A p-value can be a valuable tool to guard against “making a fool of yourself” (which, according to David Colquhoun, is the main purpose of statistics). Indeed, if you proceed to set up a straw man (a null hypothesis that you already know unlikely to be true) only to knock it down (p < 0.05) then you gain very little. But in exploratory analysis, this can be quite helpful to prevent you from going down the wrong path: you make an experiment, you find an apparent effect, and you are excited, but then you calculate p = 0.25 (say) and abandon your hypothesis on these grounds.
In other words, I think that hypothesis testing can be a first step or rather one of many steps that one could and should take when exploring a hypothesis, each of which bolsters (or deflates) our confidence that there might be something to it.
This would also get rid of the dichotomy that hypothesis testing is a frequentist procedure with a Bayesian aim: we want to know P(Hypothesis | Data) but have P(Data | Hypothesis).
Thanks for the reply, Stephan, I think you make some good points.

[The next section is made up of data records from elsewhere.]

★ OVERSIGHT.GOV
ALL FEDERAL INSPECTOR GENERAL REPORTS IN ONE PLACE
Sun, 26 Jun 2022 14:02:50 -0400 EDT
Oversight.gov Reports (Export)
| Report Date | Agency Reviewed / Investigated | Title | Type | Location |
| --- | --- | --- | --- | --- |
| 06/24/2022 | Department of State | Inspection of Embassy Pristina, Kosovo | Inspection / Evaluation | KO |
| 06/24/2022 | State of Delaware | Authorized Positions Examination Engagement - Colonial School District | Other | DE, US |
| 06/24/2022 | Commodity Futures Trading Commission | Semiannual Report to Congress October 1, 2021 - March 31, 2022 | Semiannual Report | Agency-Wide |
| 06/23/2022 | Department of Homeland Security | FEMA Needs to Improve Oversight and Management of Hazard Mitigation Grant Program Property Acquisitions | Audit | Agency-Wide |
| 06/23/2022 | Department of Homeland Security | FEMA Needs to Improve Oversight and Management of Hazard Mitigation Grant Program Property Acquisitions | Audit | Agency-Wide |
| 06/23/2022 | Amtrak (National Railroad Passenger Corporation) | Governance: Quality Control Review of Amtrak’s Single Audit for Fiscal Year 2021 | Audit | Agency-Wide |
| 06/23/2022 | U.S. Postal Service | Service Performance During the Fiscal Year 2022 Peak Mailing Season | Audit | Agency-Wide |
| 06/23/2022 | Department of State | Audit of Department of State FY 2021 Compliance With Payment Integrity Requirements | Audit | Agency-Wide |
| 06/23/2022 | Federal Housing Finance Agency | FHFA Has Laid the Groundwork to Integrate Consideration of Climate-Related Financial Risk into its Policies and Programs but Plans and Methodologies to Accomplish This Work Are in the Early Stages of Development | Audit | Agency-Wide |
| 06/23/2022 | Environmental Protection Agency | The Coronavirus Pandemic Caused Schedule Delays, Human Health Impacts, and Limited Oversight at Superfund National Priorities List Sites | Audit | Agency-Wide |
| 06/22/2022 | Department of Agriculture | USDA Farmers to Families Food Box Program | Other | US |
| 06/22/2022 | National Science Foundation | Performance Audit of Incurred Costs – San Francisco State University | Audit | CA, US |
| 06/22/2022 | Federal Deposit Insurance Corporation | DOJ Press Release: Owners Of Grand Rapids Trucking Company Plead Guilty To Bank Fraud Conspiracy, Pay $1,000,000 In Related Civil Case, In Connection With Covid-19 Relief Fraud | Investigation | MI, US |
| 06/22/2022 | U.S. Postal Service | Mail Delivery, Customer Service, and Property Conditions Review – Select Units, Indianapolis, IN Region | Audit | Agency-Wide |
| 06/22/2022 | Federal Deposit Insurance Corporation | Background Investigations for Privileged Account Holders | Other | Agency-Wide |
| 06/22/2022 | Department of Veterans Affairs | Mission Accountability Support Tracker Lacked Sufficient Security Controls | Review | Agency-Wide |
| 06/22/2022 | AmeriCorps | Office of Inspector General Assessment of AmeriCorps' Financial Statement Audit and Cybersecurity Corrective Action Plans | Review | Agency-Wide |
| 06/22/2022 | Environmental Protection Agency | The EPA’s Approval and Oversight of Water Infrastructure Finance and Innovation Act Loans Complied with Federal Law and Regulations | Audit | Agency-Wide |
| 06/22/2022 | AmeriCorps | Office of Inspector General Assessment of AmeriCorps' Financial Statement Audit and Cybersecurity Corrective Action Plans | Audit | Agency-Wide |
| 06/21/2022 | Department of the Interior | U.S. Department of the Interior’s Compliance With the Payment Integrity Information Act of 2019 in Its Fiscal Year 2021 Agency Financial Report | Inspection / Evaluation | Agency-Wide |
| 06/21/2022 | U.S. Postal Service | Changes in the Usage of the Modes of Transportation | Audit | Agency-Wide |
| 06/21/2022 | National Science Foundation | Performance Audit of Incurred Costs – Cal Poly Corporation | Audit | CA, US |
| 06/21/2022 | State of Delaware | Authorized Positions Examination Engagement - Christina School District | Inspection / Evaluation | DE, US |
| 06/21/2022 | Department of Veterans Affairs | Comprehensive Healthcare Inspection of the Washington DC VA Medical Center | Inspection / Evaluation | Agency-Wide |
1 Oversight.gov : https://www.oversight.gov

/But in exploratory analysis, this can be quite helpful to prevent you from going down the wrong path/
So you think that a p-value can reliably be used as a sanity check, rather than the main hinge of the analysis. I can agree with that. I think that the importance of the result shouldn’t depend solely on the p-value, but I can see why we would want to use it as a sort of corroborative evidence to see if we have converging evidence towards our hypothesis.